*EXERCISE PASSAGE*.
━━━

Sun Microsystems Inc’s going to create a branding and testing program for Java chips and its microelectronics division, which just announced its microJava 701 processor for delivery in the second half of next year, is already shaping the competitive landscape by throwing cold water on some of its anticipated competition, namely Patriot Scientific Corp. Sun’s microelectronics people say just because a product implements JavaOS [operating system] doesn’t make it a Java chip. Patriot is riding the Java branding game. Sun’s referring to the fact that Patriot is about to begin shipping a $10 chip called PSC1000 (formerly known as ShBoom) which executes Java bytecode natively – in addition to C programs – and currently runs JavaOS. Patriot will show PSC1000 powering a network computer, for demonstration only purposes, at Comdex next month. Its intended market is sub- $125 low-end internet appliances, including web phones and set- tops. Sun doesn’t recognize PSC1000 as a Java chip because, it says, being built before Java was solid, the chip doesn’t execute all 228 Java bytecodes in silicon. Patriot agrees that PSC1000 executes 20% of Java bytecodes – 30% according to Sun – in software, but explains that 15% of Java bytecodes can’t be implemented in silicon by anyone; Sun’s microJava and all other Java chips will have to execute these in software. Unlike microJava, PSC1000 has no hardwired floating-point unit, which means those instructions are executed in software. However PSC1000 implements the full Java virtual machine and is therefore, to Patriot’s mind, a bona fide Java chip. Indeed Patriot says PSC1000 beats microJava in price performance terms. PSC1000, with 140,00 transistors, performs about 500 embedded Caffeinemarks, a benchmark which uses nine tests to measure various aspects of Java virtual machine performance. PSC1000 costs $10. The 200MHz microJava, with 2.8m transistors, performs 13,332 Caffeinemarks and will reportedly costs around $70 when it ships by the end of next year, a figure Sun would not confirm. Patriot has at least three revs of the chip planned over the next three or four years. Performance will double six times, it claims.

━━━

*YOUR ASSIGNMENT*.
According to the Java chip article, under what name was Patriot Scientific's PSC1000 formerly known?

━━━

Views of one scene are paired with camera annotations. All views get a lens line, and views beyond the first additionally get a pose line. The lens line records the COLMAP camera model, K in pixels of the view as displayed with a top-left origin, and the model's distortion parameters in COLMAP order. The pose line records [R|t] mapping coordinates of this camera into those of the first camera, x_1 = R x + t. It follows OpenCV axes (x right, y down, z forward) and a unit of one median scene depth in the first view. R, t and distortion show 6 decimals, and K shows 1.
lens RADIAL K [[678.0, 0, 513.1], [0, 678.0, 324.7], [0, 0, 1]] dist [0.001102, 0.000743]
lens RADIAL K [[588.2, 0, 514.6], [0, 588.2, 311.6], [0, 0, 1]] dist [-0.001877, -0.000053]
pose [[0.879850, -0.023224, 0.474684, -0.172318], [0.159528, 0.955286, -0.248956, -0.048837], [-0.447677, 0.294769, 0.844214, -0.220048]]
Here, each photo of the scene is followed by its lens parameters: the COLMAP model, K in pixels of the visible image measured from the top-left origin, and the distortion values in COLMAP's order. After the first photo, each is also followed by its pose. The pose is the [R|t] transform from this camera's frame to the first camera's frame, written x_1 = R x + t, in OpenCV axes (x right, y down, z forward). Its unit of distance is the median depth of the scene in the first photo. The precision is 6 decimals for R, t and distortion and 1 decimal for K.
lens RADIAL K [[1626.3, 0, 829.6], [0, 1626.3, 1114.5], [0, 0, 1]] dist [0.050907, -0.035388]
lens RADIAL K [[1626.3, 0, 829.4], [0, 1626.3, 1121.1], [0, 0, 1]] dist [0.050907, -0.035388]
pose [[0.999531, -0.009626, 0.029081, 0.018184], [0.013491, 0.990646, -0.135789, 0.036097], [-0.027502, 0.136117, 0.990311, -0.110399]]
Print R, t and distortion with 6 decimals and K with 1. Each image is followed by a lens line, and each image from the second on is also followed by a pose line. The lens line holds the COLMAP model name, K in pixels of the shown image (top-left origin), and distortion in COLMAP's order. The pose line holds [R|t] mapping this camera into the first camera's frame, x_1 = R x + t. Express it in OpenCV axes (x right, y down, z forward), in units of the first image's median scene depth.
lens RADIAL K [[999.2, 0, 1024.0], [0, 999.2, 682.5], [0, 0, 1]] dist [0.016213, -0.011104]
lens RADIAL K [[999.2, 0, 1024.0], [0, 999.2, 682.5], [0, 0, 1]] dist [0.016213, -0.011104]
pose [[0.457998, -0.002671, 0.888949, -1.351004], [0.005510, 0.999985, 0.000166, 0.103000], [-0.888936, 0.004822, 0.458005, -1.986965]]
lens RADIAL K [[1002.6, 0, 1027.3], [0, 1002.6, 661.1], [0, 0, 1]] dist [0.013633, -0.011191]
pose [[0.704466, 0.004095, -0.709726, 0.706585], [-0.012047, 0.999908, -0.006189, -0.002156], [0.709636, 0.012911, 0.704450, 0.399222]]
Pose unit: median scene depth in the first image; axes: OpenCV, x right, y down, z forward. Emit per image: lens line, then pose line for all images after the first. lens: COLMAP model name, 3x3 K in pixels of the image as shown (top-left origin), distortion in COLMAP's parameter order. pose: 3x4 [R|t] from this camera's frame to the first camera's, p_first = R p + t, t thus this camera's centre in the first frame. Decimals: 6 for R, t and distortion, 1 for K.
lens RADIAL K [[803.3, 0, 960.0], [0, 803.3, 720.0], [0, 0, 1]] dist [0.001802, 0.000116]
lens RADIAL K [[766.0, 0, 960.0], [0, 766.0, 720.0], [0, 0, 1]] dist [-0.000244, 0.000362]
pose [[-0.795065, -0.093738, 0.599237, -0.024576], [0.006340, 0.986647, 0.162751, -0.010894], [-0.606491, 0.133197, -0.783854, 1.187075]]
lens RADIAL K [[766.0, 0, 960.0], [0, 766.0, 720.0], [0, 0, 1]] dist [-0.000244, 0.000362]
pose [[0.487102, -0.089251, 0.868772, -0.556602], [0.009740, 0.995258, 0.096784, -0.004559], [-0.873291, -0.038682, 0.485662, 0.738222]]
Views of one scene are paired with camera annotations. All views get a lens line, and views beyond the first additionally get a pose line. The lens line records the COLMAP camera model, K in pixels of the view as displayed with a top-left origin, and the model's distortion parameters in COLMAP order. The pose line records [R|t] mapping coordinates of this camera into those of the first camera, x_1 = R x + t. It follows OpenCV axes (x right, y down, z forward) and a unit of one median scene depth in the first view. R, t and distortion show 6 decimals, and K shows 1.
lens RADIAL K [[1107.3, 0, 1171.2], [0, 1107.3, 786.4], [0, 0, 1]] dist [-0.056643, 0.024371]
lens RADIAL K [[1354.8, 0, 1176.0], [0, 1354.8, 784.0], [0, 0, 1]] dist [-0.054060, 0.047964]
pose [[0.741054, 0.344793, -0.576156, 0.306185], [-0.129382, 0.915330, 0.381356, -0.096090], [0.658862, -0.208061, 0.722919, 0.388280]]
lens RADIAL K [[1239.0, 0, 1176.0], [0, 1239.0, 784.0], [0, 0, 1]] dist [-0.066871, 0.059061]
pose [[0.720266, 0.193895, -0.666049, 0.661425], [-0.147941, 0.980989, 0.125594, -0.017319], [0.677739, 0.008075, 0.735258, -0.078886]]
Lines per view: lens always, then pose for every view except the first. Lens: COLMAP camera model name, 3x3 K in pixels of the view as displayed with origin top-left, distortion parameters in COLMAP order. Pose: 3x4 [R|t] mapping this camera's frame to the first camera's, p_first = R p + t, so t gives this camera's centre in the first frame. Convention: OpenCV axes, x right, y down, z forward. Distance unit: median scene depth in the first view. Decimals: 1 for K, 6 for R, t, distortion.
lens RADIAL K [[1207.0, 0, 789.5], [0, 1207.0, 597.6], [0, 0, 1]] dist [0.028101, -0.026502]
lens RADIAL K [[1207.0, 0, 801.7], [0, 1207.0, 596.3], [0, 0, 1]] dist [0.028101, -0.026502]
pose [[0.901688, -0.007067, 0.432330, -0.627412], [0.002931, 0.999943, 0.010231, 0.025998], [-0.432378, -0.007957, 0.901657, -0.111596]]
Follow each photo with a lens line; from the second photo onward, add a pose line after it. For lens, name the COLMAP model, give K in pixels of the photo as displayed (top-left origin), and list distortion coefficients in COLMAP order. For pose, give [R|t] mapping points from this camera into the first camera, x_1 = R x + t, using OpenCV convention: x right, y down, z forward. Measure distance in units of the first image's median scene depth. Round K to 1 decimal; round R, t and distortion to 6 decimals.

━━━

*YOUR SOLUTION*.
ShBoom